Proprio su un terreno così fertile, il libro di Lewis Carroll che sembrava scritto apposta per essere destinato a una trasposizione da parte del regista, quest’ultimo si è scoperto inaspettatamente poco ispirato. Da lì in avanti è stata una lenta discesa, forse interrotta solamente dal divertentissimo “Frankenweenie” (film d’animazione del 2012, da non confondere con l’omonimo corto sempre diretto da Burton nel 1984), un film che immaginiamo sia piaciuto moltissimo a Joe Dante.
La figura del freak è sempre in primo piano (pensate a “Dumbo”, “Miss Peregrine – La casa dei ragazzi speciali” o il personaggio di Margaret Keane in “Big Eyes”), ma manca qualcosa rispetto al passato e riteniamo si tratti di due elementi determinanti: cuore e coraggio. È come se Burton avesse compiuto un passo indietro rispetto alla propria poetica, in direzione di una malcelata conformazione alle major (Disney docet) e, aspetto ancor più grave, a un’idea di fan service verso i propri ammiratori.
Come quindi se, in altri termini, stesse cercando di assecondare più le aspettative che non la propria vena autoriale, finendo con l’appiattire quest’ultima in virtù di un servilismo artistico che finisce per non compiacere o accontentare nessuno (gli ultimi incassi a onor del vero non sono dirompenti).
L’universo di Beetlejuice, nella sua tracotante radicalità, si offre quindi come un titolo spartiacque: non c’è una possibile via di mezzo tra il fallimento totale e un ritorno in pompa magna ai fasti dei vecchi tempi. Ritorna parte del cast e, come già anticipato dal trailer, anche molte invenzioni del primo film.
Willem Dafoe e Monica Bellucci sono due strambe e inaspettate new entry e Jenna Ortega protagonista si preannuncia degna figlia dell’impareggiabile Lydia che – assieme a un’altra manciata di ruoli tra la fine degli 80’ e i 90’ – ci ha fatto amare Winona Ryder. La durata di 144 minuti suscita più curiosità che non tedio a priori.

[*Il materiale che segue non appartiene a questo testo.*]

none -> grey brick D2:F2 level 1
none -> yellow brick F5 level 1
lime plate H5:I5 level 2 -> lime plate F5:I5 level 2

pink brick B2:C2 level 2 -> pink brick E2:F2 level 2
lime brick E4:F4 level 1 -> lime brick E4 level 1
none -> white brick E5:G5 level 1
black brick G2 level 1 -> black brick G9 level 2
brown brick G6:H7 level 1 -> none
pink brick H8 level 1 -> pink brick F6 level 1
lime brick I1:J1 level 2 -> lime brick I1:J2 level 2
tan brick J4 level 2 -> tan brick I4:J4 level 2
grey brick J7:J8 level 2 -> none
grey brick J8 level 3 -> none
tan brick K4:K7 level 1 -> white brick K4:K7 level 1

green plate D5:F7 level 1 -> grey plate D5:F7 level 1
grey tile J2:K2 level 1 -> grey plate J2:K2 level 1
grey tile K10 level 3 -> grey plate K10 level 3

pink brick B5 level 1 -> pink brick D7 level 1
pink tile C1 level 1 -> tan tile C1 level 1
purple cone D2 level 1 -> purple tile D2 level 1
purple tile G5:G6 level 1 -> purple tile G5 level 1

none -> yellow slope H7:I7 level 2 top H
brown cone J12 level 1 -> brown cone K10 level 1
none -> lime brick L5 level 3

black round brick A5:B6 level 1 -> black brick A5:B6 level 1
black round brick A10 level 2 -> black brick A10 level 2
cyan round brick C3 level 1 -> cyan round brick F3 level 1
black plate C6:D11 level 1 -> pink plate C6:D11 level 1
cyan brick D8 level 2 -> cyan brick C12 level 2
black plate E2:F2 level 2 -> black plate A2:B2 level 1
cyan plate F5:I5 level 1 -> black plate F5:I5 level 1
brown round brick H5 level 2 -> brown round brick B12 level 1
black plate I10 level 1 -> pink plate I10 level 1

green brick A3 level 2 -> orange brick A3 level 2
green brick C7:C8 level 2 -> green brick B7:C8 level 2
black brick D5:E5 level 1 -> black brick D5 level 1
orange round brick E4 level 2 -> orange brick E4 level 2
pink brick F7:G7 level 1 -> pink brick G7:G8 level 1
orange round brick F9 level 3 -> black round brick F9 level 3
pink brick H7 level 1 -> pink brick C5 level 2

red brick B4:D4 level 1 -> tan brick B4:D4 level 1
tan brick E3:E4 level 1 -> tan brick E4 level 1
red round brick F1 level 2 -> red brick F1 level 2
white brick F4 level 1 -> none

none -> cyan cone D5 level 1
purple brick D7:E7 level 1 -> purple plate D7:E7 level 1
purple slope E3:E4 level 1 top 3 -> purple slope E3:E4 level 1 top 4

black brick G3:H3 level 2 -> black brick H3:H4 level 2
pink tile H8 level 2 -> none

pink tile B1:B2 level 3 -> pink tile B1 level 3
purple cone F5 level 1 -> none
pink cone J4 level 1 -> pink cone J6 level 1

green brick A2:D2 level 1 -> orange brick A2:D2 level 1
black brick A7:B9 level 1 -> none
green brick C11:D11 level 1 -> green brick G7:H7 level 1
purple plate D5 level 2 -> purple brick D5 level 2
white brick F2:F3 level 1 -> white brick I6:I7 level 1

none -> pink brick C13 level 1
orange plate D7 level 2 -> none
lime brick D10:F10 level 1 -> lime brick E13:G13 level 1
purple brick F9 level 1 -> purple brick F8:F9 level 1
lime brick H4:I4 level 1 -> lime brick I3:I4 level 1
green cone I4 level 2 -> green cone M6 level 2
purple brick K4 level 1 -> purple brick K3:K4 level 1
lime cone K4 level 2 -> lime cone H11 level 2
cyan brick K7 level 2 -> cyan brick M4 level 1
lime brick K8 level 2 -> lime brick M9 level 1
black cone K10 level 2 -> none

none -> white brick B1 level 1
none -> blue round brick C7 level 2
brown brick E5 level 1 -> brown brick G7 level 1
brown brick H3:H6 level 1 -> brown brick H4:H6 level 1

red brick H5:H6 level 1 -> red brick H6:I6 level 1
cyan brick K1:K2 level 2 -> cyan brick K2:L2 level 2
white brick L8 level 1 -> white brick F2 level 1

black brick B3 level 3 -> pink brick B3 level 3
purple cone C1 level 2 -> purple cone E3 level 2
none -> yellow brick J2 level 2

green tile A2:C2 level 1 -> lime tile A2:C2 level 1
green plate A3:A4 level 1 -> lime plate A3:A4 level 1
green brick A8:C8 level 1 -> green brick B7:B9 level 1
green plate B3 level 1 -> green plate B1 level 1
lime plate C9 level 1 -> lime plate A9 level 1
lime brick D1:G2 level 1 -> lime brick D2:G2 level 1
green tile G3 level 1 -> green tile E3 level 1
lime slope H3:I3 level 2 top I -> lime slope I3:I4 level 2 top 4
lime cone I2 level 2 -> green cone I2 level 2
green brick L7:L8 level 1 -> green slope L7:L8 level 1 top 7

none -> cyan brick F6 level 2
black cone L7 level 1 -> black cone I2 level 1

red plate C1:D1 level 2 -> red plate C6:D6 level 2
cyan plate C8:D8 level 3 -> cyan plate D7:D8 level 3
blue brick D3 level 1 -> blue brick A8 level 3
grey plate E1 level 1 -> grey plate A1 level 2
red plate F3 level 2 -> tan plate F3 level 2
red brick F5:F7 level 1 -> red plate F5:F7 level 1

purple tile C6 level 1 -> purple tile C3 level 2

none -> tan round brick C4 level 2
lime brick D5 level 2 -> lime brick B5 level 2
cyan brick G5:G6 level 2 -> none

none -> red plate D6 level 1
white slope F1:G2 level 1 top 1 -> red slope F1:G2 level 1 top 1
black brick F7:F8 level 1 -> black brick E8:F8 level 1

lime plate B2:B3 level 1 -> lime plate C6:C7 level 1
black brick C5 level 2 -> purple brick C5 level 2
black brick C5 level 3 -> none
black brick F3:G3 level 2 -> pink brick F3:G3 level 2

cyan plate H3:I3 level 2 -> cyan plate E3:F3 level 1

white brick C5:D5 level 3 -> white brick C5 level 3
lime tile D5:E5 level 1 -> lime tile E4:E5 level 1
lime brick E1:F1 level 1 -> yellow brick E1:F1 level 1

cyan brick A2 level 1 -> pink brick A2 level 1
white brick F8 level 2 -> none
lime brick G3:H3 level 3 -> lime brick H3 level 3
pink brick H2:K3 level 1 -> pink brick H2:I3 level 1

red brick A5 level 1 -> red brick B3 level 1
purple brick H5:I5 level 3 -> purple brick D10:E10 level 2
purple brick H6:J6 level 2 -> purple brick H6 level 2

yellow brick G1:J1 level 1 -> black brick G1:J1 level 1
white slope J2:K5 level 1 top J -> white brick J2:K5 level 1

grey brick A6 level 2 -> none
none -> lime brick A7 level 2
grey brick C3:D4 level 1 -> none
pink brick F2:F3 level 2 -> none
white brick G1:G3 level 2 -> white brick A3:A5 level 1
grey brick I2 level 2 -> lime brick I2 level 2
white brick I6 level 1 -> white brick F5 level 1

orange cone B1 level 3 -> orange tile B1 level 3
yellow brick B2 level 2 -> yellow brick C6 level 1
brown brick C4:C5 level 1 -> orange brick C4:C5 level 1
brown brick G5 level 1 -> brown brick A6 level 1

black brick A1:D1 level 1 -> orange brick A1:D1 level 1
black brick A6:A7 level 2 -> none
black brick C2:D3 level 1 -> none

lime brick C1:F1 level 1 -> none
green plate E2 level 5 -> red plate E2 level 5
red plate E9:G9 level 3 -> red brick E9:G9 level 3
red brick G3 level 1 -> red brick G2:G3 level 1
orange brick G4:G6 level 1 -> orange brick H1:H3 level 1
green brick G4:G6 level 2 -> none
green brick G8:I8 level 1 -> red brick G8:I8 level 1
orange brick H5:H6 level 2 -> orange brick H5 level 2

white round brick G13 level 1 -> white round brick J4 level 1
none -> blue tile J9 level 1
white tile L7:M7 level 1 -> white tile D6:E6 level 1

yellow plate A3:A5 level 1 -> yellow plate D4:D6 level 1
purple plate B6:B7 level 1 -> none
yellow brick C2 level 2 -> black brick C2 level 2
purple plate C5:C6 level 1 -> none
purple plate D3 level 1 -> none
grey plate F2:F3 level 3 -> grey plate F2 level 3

Rimane da scoprire come mai Tim Burton sia tornato su Beetlejuice: davvero non sa più cosa tirare fuori dal cappello per ridursi a fare un sequel così apparentemente fuori luogo e – soprattutto – fuori tempo massimo? O forse ha davvero e dopo molti anni qualcosa di nuovo da dire? Lo scopriremo il 5 settembre, anche se lo scetticismo che circonda questa uscita è tanto, nella speranza che Tim Burton ci faccia ballare di nuovo. Meglio se sulle note di Harry Belafonte.